Zahlreiche Leute denken, dass in der Aufnahme vieler religiöser Abgeordneten in die Knesset die Gefahr liegt, dass Israel nach dem Vorbild der islamischen Republiken in eine Theokratie umgewandelt wird. Es ist eine Tatsache, dass sowohl in Israel als auch in der Diaspora zahlreiche besorgte Stimmen laut werden. Wie steht es wirklich darum ?

Wir werden zwei Arten von Kritik ausgesetzt: Die einen betonen die Angst, weil die Leute uns nicht kennen und von den Tatsachen keine Ahnung haben; die anderen hingegen stammen von den liberalen und reformierten Gruppierungen, mit denen wir legitime und dauerhafte Diskussionen führen. Unserer Meinung nach bilden die reformwilligen und liberalen jüdischen Bewegungen (die sich eigenartigerweise konservativ nennen...) eine grosse Gefahr für das eigentliche Überleben des jüdischen Volkes. Heutzutage besitzen wir eine mächtige Position, wir können eine wichtige und einflussreiche Rolle innerhalb der Regierung spielen. Wir werden uns dafür einsetzen. Alle haben es für "normal" befunden, dass es der linksextremen Partei Meretz mit ihren zwölf Sitzen an der Knesset gelungen ist, den Regierungen von Rabin und Peres jene Politik aufzuzwingen, die sie, Meretz, für richtig hielt, und zwar in praktisch allen Bereichen, seien es die Auslandsbeziehungen, die Sicherheit oder die religiösen Belange. Wir sind nun dreiundzwanzig Parlamentarier, welche die religiösen Parteien vertreten und beabsichtigen unseren Einfluss dafür einzusetzen, dass die Belange des Staates in eine Richtung gelenkt werden, die wir für richtig und gut für Israel halten, jene des authentischen Judentums. Wir sind uns bewusst, dass wir unsere Ziele nicht in allen Bereichen verwirklichen können, aber wir werden in Übereinstimmung mit unserem Glauben, unserer Seele und unserem Gewissen handeln. Darüber hinaus haben wir alle eine grössere Sorge, jene der Einheit des jüdischen Volkes und eines guten Einverständnisses innerhalb des Landes. Führt uns G'tt in die gute Richtung und können wir unsere Tätigkeit innerhalb eines Ministeriums oder der Regierung im allgemeinen entfalten, indem wir allen zeigen, dass wir unsere Aufgabe im Dienste der Nation äusserst ernst nehmen, so wird dies offensichtlich dazu beitragen, dass diese unbegründeten Befürchtungen vermindert werden, ob es sich nun um die Schaffung einer Theokratie oder um die erzwungene Religionsausübung handelt.
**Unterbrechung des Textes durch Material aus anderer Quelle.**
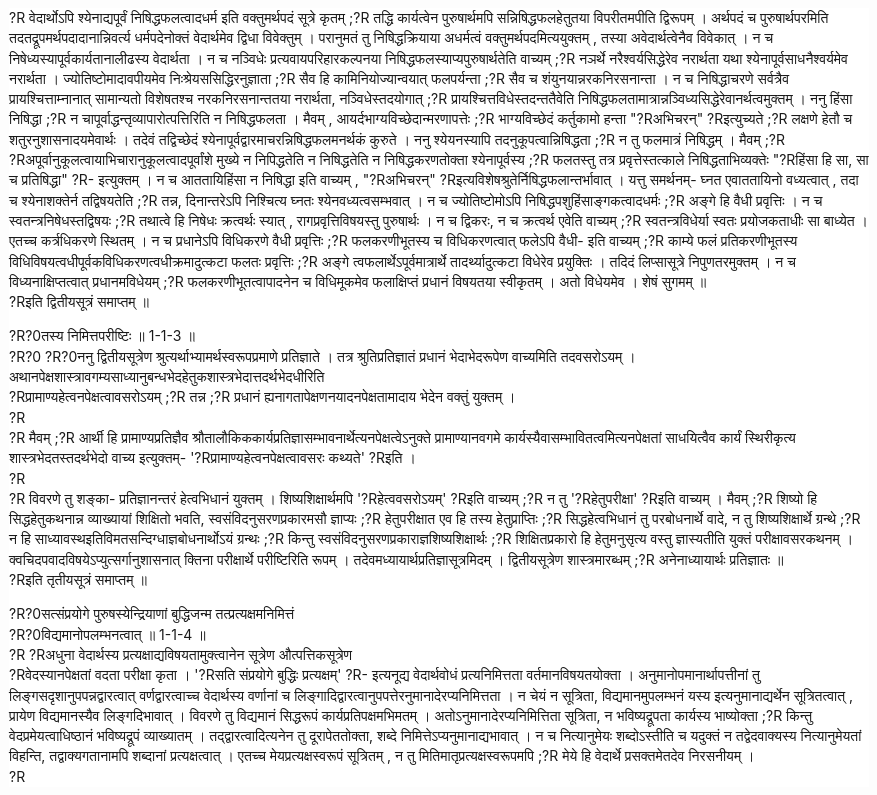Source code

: ?R वेदार्थोऽपि श्येनाद्यपूर्वं निषिद्धफलत्वादधर्म इति वक्तुमर्थपदं सूत्रे कृतम् ;?R तद्धि कार्यत्वेन पुरुषार्थमपि सन्निषिद्धफलहेतुतया विपरीतमपीति द्विरूपम् । अर्थपदं च पुरुषार्थपरमिति तदतद्रूपमर्थपदादानान्निवर्त्य धर्मपदेनोक्तं वेदार्थमेव द्विधा विवेक्तुम् । परानुमतं तु निषिद्धक्रियाया अधर्मत्वं वक्तुमर्थपदमित्ययुक्तम् , तस्या अवेदार्थत्वेनैव विवेकात् । न च निषेध्यस्यापूर्वकार्यतानालीढस्य वेदार्थता । न च नञ्विधेः प्रत्यवायपरिहारकल्पनया निषिद्धफलस्याप्यपुरुषार्थतेति वाच्यम् ;?R नञर्थे नरैश्वर्यसिद्धेरेव नरार्थता यथा श्येनापूर्वसाधनैश्वर्यमेव नरार्थता । ज्योतिष्टोमादावपीयमेव निःश्रेयससिद्धिरनुज्ञाता ;?R सैव हि कामिनियोज्यान्वयात् फलपर्यन्ता ;?R सैव च शंयुनयान्नरकनिरसनान्ता । न च निषिद्धाचरणे सर्वत्रैव प्रायश्चित्ताम्नानात् सामान्यतो विशेषतश्च नरकनिरसनान्ततया नरार्थता, नञ्विधेस्तदयोगात् ;?R प्रायश्चित्तविधेस्तदन्ततैवेति निषिद्धफलतामात्रान्नञ्विध्यसिद्धेरेवानर्थत्वमुक्तम् । ननु हिंसा निषिद्धा ;?R न चापूर्वाद्धन्तृव्यापारोत्पत्तिरिति न निषिद्धफलता । मैवम् , आयर्दभाग्यविच्छेदान्मरणापत्तेः ;?R भाग्यविच्छेदं कर्तुकामो हन्ता "?Rअभिचरन्" ?Rइत्युच्यते ;?R लक्षणे हेतौ च शतुरनुशासनादयमेवार्थः । तदेवं तद्विच्छेदं श्येनापूर्वद्वारमाचरन्निषिद्धफलमनर्थकं कुरुते । ननु श्येयनस्यापि तदनुकूपत्वान्निषिद्धता ;?R न तु फलमात्रं निषिद्धम् । मैवम् ;?R  
?Rअपूर्वानुकूलत्वायाभिचारानुकूलत्वादपूर्वांशे मुख्ये न निपिद्धतेति न निषिद्धतेति न निषिद्धकरणतोक्ता श्येनापूर्वस्य ;?R फलतस्तु तत्र प्रवृत्तेस्तत्काले निषिद्धताभिव्यक्तेः "?Rहिंसा हि सा, सा च प्रतिषिद्धा" ?R- इत्युक्तम् । न च आततायिहिंसा न निषिद्धा इति वाच्यम् , "?Rअभिचरन्" ?Rइत्यविशेषश्रुतेर्निषिद्धफलान्तर्भावात् । यत्तु समर्थनम्- घ्नत एवाततायिनो वध्यत्वात् , तदा च श्येनाशक्तेर्न तद्विषयतेति ;?R तन्न, दिनान्तरेऽपि निश्चित्य घ्नतः श्येनवध्यत्वसम्भवात् । न च ज्योतिष्टोमोऽपि निषिद्धपशुहिंसाङ्गकत्वादधर्मः ;?R अङ्गे हि वैधी प्रवृत्तिः । न च स्वतन्त्रनिषेधस्तद्विषयः ;?R तथात्वे हि निषेधः क्रत्वर्थः स्यात् , रागप्रवृत्तिविषयस्तु पुरुषार्थः । न च द्विकरः, न च क्रत्वर्थ एवेति वाच्यम् ;?R स्वतन्त्रविधेर्या स्वतः प्रयोजकताधीः सा बाध्येत । एतच्च कर्त्रधिकरणे स्थितम् । न च प्रधानेऽपि विधिकरणे वैधी प्रवृत्तिः ;?R फलकरणीभूतस्य च विधिकरणत्वात् फलेऽपि वैधी- इति वाच्यम् ;?R काम्ये फलं प्रतिकरणीभूतस्य विधिविषयत्वधीपूर्वकविधिकरणत्वधीक्रमादुत्कटा फलतः प्रवृत्तिः ;?R अङ्गे त्वफलार्थेऽपूर्वमात्रार्थे तादर्थ्यादुत्कटा विधेरेव प्रयुक्तिः । तदिदं लिप्सासूत्रे निपुणतरमुक्तम् । न च विध्यनाक्षिप्तत्वात् प्रधानमविधेयम् ;?R फलकरणीभूतत्वापादनेन च विधिमूकमेव फलाक्षिप्तं प्रधानं विषयतया स्वीकृतम् । अतो विधेयमेव । शेषं सुगमम् ॥  
?Rइति द्वितीयसूत्रं समाप्तम् ॥

?R?0तस्य निमित्तपरीष्टिः ॥ 1-1-3 ॥  
?R?0 ?R?0ननु द्वितीयसूत्रेण श्रुत्यर्थाभ्यामर्थस्वरूपप्रमाणे प्रतिज्ञाते । तत्र श्रुतिप्रतिज्ञातं प्रधानं भेदाभेदरूपेण वाच्यमिति तदवसरोऽयम् । अथानपेक्षशास्त्रावगम्यसाध्यानुबन्धभेदहेतुकशास्त्रभेदात्तदर्थभेदधीरिति  
?Rप्रामाण्यहेत्वनपेक्षत्वावसरोऽयम् ;?R तन्न ;?R प्रधानं ह्यनागतापेक्षणनयादनपेक्षतामादाय भेदेन वक्तुं युक्तम् ।  
?R   
?R मैवम् ;?R आर्थी हि प्रामाण्यप्रतिज्ञैव श्रौतालौकिककार्यप्रतिज्ञासम्भावनार्थेत्यनपेक्षत्वेऽनुक्ते प्रामाण्यानवगमे कार्यस्यैवासम्भावितत्वमित्यनपेक्षतां साधयित्वैव कार्यं स्थिरीकृत्य शास्त्रभेदतस्तदर्थभेदो वाच्य इत्युक्तम्- '?Rप्रामाण्यहेत्वनपेक्षत्वावसरः कथ्यते' ?Rइति ।  
?R   
?R विवरणे तु शङ्का- प्रतिज्ञानन्तरं हेत्वभिधानं युक्तम् । शिष्यशिक्षार्थमपि '?Rहेत्ववसरोऽयम्' ?Rइति वाच्यम् ;?R न तु '?Rहेतुपरीक्षा' ?Rइति वाच्यम् । मैवम् ;?R शिष्यो हि सिद्धहेतुकथनान्न व्याख्यायां शिक्षितो भवति, स्वसंविदनुसरणप्रकारमसौ ज्ञाप्यः ;?R हेतुपरीक्षात एव हि तस्य हेतुप्राप्तिः ;?R सिद्धहेत्वभिधानं तु परबोधनार्थे वादे, न तु शिष्यशिक्षार्थे ग्रन्थे ;?R न हि साध्यावस्थइतिविमतसन्दिग्धाज्ञबोधनार्थोऽयं ग्रन्थः ;?R किन्तु स्वसंविदनुसरणप्रकाराज्ञशिष्यशिक्षार्थः ;?R शिक्षितप्रकारो हि हेतुमनुसृत्य वस्तु ज्ञास्यतीति युक्तं परीक्षावसरकथनम् । क्वचिदपवादविषयेऽप्युत्सर्गानुशासनात् क्तिना परीक्षार्थे परीष्टिरिति रूपम् । तदेवमध्यायार्थप्रतिज्ञासूत्रमिदम् । द्वितीयसूत्रेण शास्त्रमारब्धम् ;?R अनेनाध्यायार्थः प्रतिज्ञातः ॥  
?Rइति तृतीयसूत्रं समाप्तम् ॥

?R?0सत्संप्रयोगे पुरुषस्येन्द्रियाणां बुद्धिजन्म तत्प्रत्यक्षमनिमित्तं  
?R?0विद्यमानोपलम्भनत्वात् ॥ 1-1-4 ॥  
?R ?Rअधुना वेदार्थस्य प्रत्यक्षाद्यविषयतामुक्त्वानेन सूत्रेण औत्पत्तिकसूत्रेण  
?Rवेदस्यानपेक्षतां वदता परीक्षा कृता । '?Rसति संप्रयोगे बुद्धिः प्रत्यक्षम्' ?R- इत्यनूद्य वेदार्थवोधं प्रत्यनिमित्तता वर्तमानविषयतयोक्ता । अनुमानोपमानार्थापत्तीनां तु लिङ्गसदृशानुपपन्नद्वारत्वात् वर्णद्वारत्वाच्च वेदार्थस्य वर्णानां च लिङ्गादिद्वारत्वानुपपत्तेरनुमानादेरप्यनिमित्तता । न चेयं न सूत्रिता, विद्यमानमुपलम्भनं यस्य इत्यनुमानाद्यर्थेन सूत्रितत्वात् , प्रायेण विद्यमानस्यैव लिङ्गदिभावात् । विवरणे तु विद्यमानं सिद्धरूपं कार्यप्रतिपक्षमभिमतम् । अतोऽनुमानादेरप्यनिमित्तिता सूत्रिता, न भविष्यद्रूपता कार्यस्य भाष्योक्ता ;?R किन्तु वेदप्रमेयत्वाधिष्ठानं भविष्यद्रूपं व्याख्यातम् । तद्‌द्वारत्वादित्यनेन तु दूरापेततोक्ता, शब्दे निमित्तेऽप्यनुमानाद्यभावात् । न च नित्यानुमेयः शब्दोऽस्तीति च यदुक्तं न तद्वेदवाक्यस्य नित्यानुमेयतां विहन्ति, तद्वाक्यगतानामपि शब्दानां प्रत्यक्षत्वात् । एतच्च मेयप्रत्यक्षस्वरूपं सूत्रितम् , न तु मितिमातृप्रत्यक्षस्वरूपमपि ;?R मेये हि वेदार्थे प्रसक्तमेतदेव निरसनीयम् ।  
?R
Wie erklären Sie sich den wunderbaren Erfolg der religiösen Parteien, denen 19,2% der Wähler ihr Vertrauen gegeben haben?

Dies zeigt sehr offensichtlich, dass im Gegensatz zu den Auslandsbeziehungen, der Sicherheit, der Wirtschaft und den wichtigen aktuellen Gesellschaftsproblemen, die Frage der Religion nicht im zentralen Brennpunkt der israelischen Politik liegt. Es gibt sehr wohl Politiker, die daraus einen Zankapfel machen wollen, aber für die meisten Israelis ist diese Frage keine Quelle der Konfrontationen. Bei den letzten Parlamentswahlen haben 600 000 Stimmbürger ihre Wahl mit folgenden Worten getroffen: wir werden Menschen in die Knesset entsenden, die gehäkelte oder schwarze Kippoth und meistens auch einen Bart tragen. Jeder dieser Bürger wusste sehr wohl wen er wählte und wusste um die Werte, die den Kandidaten am Herzen liegen, die er zu unterstützen beschlossen hatte.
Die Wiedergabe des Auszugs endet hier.